Start of Dataset extract

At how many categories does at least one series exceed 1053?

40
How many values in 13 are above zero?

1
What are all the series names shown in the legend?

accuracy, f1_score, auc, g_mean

End of Dataset extract

▸ Your goal
Pull out each line in the rows above that contains the word "series", and list those lines.

▸ Response
At how many categories does at least one series exceed 1053?
What are all the series names shown in the legend?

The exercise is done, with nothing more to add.